Despite which side of the political aisle your ideas land on, there is little debate that cybersecurity continues to be a hot issue. However, the debate over how best to go about treating these threats swiftly and amicably rages on.
Whether it be governments, individuals, or enterprises – the cybersecurity world at large has seen a complete and total resurgence of threats with all of these groups under fire. Even with the best defense, no machine is safe, and the stakes are higher than ever. We need innovative outlooks on these problems, especially considering the cybersecurity war has turned into an all-out arms race of good versus bad.
The Stakes just keep rising
One needs to point no further than the recent 2016 US Presidential Election. As stated, cybersecurity was a widely debated issue throughout the entirety of the 2016 US Presidential Elections. The notion of cyber-warfare among governments is not new, but with the recent spat between the USA and Russia, it certainly feels like we have entered a new reality.
This battle has become so prioritized within the United States Political sphere that the newly sworn in President Trump has vowed to make cyber-warfare an official priority for the White House. The stakes are so high that some have even said that cyber-attacks “can threaten American democracy as we know it”.
Although now it is the forefront of polarization, it does not mean that this was not being fought already. In fact, the US Army has been assembling a cyber army of its own. The US Military proposed that they build their own groups of 133 teams for what they dubbed the “cyber mission force.” Cyber-attacks can be considered acts of war, and thus effectively will be treated like such.
It’s not just for governments
Though it may not threaten our democracy, corporate cybersecurity is still monumentally important in the fight against cyber-hostility, and the threat can inflict an unquantifiable level of damage if not managed responsibly. Although just around 33% of cyber-attacks succeed, this number is still far too high.

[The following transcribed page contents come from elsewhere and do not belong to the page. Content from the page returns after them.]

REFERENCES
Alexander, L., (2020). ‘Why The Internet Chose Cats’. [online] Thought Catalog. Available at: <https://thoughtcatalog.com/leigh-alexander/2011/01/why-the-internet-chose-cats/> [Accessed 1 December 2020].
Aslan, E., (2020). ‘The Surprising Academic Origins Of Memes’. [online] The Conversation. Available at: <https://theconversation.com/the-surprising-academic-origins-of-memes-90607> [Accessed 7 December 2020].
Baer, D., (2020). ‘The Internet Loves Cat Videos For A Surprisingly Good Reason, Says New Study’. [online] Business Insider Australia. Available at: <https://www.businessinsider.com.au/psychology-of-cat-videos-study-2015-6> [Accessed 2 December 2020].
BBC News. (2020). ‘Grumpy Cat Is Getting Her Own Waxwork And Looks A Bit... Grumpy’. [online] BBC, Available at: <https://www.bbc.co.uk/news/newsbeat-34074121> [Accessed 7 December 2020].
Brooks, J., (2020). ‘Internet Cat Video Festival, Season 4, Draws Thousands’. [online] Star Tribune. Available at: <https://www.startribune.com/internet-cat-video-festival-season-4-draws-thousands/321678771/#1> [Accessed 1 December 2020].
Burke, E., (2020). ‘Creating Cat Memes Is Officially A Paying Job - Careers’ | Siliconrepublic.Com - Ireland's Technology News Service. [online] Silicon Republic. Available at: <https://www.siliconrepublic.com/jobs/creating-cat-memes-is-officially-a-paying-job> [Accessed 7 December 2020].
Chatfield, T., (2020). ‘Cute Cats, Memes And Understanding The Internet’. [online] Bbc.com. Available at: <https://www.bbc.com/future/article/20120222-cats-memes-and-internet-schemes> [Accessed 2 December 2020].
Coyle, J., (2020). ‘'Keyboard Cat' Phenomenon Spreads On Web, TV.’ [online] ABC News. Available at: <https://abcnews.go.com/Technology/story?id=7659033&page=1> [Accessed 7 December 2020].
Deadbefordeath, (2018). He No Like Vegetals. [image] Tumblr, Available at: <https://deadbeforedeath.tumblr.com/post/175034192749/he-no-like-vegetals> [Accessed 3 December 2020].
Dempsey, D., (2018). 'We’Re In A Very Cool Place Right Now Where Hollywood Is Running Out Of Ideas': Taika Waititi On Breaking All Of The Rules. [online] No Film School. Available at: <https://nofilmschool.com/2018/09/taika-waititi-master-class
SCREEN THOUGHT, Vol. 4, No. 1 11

The only reason the numbers reach this level, according to experts, is due to an unprecedentedly high volume of attacks. In the effort to mitigate the statistic, spending in this sector is estimated at nearly $84 billion to defend sensitive data that, if compromised, can inflict $2 trillion in damage.
What can be done
Enterprises will and must continue to play defense; erecting the best defense systems and employing the latest in detection will never go away. Also, the sharing of intelligence through groups like Cyber Threat Alliance will be integral to these defensive strategies.
In other words, attacks inevitably will happen. Breaches will occur. What is most productive is being given the tools to respond before true devastating damage can be inflicted. The idea is to build a proverbial fence, accepting that it will be penetrated. What counts is having the foresight to know it; that way you can effectively stop the threat at the point of attack by going on offense before any notable damage is inflicted.
With the stakes rising and the cost of a breach remains evermore debilitating, governments and organizations of all sizes are rethinking their cyber-strategy. With the never ending arms race in the battle between good guys and bad guys, security users are forced to up their game across the entire threat lifecycle – prevention, detection, response. Cybersecurity is at the forefront of global concern now more than ever, and it is our job to work together to keep our machines protected.